I found an interesting article by Edward Harrison [1] who proposed a way to harness energy from spacetime expansion by attaching a string to a receding cosmic object (like a galaxy). However, one could not extract unlimited energy as the string would break once the object goes beyond the Hubble sphere (Similar to how a rope would break if we let the attached object fall into the event horizon of a black hole).
I was thinking that perhaps one could avoid the problem by attaching a string to an object, let the string unwind to get as much energy as we can from the receding object until it reaches the Hubble length, then use part of the energy that we obtained from the unwinding string to create a new object with the same mass and at the same distance as the previous one and repeat the process indefinitely. But I have been told that the energy that you would gain due to the tension of the string attached to the receding object upon reaching the cosmological horizon would be the same to the required for creating a new object with the same mass.

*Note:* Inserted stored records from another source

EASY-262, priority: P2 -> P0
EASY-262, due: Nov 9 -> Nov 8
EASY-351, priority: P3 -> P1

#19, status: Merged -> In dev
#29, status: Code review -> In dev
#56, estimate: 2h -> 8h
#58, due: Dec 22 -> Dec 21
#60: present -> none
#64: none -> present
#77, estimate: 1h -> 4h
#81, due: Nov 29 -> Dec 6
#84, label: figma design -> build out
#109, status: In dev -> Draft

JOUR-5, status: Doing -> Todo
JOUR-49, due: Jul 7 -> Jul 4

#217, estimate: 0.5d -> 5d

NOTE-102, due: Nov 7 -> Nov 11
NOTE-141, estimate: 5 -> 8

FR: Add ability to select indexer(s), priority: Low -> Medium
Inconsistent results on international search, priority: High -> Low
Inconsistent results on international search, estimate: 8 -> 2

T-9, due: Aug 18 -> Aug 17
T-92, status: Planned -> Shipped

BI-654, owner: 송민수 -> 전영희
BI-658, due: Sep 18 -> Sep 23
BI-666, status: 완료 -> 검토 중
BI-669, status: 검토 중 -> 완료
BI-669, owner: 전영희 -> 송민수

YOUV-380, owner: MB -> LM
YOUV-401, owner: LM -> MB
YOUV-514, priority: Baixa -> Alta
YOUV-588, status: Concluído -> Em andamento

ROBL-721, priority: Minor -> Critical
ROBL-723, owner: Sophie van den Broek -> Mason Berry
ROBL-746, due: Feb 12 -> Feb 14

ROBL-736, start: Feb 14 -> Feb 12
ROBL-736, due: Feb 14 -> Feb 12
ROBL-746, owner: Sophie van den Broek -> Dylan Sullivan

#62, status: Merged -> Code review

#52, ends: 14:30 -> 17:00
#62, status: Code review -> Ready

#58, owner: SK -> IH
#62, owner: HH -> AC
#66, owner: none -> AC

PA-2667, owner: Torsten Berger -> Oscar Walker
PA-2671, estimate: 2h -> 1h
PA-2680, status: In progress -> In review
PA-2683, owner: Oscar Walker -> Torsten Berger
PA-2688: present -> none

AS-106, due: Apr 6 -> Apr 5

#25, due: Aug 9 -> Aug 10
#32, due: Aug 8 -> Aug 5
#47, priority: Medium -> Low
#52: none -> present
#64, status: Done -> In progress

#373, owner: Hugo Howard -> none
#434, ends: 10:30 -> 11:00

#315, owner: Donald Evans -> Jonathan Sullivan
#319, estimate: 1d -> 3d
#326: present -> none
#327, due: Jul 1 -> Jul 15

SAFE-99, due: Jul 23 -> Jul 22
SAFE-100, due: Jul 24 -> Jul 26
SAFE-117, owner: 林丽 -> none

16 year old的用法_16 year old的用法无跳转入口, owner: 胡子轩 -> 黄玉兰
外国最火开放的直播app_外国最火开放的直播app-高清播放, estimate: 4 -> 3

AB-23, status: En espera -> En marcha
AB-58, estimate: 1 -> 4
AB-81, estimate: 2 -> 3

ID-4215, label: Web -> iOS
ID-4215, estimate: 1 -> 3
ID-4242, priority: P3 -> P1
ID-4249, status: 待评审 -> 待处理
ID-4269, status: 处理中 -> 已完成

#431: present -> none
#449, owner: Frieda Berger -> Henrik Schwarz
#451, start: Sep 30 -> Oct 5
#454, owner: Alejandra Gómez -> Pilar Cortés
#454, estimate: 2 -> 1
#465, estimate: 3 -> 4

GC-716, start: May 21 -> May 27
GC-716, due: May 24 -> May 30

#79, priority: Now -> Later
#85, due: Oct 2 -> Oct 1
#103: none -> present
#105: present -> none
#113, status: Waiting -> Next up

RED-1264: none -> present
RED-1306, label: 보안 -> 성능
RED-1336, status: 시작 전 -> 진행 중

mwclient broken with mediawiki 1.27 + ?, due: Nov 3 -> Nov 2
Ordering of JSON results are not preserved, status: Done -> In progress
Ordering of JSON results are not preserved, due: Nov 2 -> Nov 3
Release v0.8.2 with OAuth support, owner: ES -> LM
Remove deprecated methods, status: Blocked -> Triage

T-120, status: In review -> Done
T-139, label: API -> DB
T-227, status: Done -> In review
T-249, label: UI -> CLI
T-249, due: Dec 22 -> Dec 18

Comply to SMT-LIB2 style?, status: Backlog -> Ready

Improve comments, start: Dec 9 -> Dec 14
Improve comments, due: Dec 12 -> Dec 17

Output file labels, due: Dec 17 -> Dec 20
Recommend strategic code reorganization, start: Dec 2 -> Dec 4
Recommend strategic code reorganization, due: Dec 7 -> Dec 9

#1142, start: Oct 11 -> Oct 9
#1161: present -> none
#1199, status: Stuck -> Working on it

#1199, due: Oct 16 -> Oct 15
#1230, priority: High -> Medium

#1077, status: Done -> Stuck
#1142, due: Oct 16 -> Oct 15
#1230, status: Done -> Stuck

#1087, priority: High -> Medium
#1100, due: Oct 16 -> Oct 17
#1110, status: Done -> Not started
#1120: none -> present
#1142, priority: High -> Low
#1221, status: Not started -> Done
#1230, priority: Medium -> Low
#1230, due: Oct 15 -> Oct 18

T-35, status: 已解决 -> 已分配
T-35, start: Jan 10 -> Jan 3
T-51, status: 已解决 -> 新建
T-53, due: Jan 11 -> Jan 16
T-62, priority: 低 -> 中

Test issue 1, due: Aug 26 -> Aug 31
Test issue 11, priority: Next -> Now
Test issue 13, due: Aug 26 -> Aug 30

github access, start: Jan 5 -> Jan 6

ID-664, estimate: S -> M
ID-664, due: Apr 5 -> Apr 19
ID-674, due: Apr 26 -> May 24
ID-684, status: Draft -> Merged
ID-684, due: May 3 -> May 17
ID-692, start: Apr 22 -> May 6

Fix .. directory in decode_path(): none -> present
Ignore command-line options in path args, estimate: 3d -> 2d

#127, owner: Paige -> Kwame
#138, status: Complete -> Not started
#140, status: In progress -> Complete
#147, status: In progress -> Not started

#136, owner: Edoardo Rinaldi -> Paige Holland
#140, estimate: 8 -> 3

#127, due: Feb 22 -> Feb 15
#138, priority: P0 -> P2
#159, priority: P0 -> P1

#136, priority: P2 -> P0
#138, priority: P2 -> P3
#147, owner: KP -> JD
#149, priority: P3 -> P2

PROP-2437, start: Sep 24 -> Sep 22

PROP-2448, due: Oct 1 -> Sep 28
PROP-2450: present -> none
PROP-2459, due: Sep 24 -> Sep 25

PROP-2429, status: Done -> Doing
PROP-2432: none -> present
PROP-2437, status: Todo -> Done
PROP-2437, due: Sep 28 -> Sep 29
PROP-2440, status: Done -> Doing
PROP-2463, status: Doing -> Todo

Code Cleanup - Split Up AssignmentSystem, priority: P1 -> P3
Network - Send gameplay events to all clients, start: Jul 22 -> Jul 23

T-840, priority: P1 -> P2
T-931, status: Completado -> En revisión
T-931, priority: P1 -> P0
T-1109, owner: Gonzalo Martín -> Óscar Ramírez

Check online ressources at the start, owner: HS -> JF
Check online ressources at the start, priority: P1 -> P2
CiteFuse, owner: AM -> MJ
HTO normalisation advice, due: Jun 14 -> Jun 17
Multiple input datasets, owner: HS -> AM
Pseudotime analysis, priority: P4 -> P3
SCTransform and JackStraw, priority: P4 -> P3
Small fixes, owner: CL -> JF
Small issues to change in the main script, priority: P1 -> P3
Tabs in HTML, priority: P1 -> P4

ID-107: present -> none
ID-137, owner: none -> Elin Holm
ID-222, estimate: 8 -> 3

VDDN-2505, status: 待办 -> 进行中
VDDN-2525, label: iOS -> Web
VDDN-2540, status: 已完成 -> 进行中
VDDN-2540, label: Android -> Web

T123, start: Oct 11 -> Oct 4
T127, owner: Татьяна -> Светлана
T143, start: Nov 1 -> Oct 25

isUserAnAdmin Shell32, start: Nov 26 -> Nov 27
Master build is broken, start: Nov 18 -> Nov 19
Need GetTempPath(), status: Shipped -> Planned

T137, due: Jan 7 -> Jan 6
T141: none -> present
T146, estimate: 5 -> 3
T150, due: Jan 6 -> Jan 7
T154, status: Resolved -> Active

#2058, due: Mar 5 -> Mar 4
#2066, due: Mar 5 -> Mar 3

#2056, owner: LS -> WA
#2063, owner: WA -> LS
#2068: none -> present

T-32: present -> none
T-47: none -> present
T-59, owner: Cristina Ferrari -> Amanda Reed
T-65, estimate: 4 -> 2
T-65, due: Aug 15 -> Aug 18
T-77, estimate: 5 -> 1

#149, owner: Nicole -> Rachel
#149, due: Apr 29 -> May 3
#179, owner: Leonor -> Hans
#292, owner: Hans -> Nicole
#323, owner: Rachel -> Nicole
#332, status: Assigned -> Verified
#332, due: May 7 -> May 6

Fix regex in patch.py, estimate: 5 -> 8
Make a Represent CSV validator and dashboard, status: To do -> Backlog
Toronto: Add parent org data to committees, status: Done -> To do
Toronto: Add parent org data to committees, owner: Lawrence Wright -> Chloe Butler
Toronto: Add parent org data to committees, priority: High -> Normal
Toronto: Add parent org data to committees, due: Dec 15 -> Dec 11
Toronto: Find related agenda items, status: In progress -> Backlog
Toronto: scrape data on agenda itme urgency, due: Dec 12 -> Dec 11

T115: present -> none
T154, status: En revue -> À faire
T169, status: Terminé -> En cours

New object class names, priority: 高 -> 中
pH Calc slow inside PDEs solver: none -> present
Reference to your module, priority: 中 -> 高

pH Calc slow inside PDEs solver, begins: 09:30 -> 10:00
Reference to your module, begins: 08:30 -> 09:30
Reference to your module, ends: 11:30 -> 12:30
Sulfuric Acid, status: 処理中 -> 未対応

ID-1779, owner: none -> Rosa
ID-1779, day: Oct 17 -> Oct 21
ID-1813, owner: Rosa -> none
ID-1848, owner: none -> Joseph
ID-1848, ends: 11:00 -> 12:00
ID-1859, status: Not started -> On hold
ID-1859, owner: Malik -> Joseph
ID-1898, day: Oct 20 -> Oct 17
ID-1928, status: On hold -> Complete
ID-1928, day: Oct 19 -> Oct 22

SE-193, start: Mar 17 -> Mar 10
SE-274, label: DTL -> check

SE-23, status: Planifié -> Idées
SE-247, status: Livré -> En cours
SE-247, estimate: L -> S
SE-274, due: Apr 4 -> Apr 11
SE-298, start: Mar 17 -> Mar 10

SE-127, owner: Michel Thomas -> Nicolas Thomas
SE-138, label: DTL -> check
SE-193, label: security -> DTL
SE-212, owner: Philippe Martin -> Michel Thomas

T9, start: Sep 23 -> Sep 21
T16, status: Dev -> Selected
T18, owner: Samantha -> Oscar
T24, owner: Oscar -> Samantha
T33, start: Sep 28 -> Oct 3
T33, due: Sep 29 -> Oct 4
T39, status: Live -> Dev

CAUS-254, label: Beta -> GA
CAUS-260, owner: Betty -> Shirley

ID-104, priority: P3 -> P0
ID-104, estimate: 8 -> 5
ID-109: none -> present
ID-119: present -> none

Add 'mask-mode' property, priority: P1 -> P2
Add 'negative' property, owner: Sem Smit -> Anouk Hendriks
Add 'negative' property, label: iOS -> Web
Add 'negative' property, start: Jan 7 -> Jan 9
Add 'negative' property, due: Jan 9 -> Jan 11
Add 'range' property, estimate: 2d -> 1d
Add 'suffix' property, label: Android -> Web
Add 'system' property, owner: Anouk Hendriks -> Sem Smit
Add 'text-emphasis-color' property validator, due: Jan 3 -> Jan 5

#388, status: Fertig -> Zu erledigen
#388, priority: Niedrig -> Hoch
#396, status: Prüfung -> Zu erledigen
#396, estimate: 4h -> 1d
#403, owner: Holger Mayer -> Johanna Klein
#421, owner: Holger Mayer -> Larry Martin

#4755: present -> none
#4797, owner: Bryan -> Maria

Also, I am not sure if the energy you get is lower than the predicted due to gravitational redshift, i.e. the same way this paradox is resolved.
Perhaps one way to avoid this would be to attach the string to a star, so even if the energy we would get from it due to the Hubble flow would be the same amount needed to make a new star at the same distance as the previous one initially, we would gain energy from the star itself as heat and brightness. Would this work? Or would energy be conserved somehow?